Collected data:
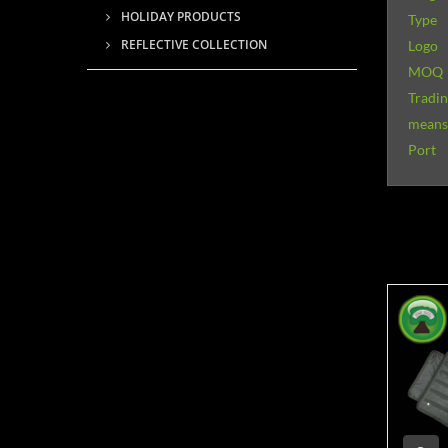
HOLIDAY PRODUCTS
Type
REFLECTIVE COLLECTION
Logo
MOQ
Tradi
means 
Port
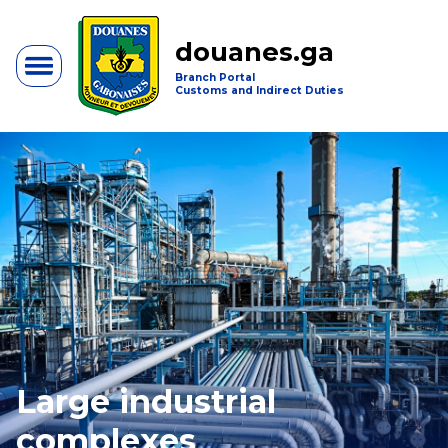
douanes.ga
Branch Portal
Customs and Indirect Duties
Large industrial
complexes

■ **WHAT IS BEING ASKED**
Can you transcribe all the text lines in the data above word for word, leaving the pictures out of your answer?

■ **RESULT**
HOLIDAY PRODUCTS
Type
REFLECTIVE COLLECTION
Logo
MOQ
Tradi
means 
Port
douanes.ga
Branch Portal
Customs and Indirect Duties
Large industrial
complexes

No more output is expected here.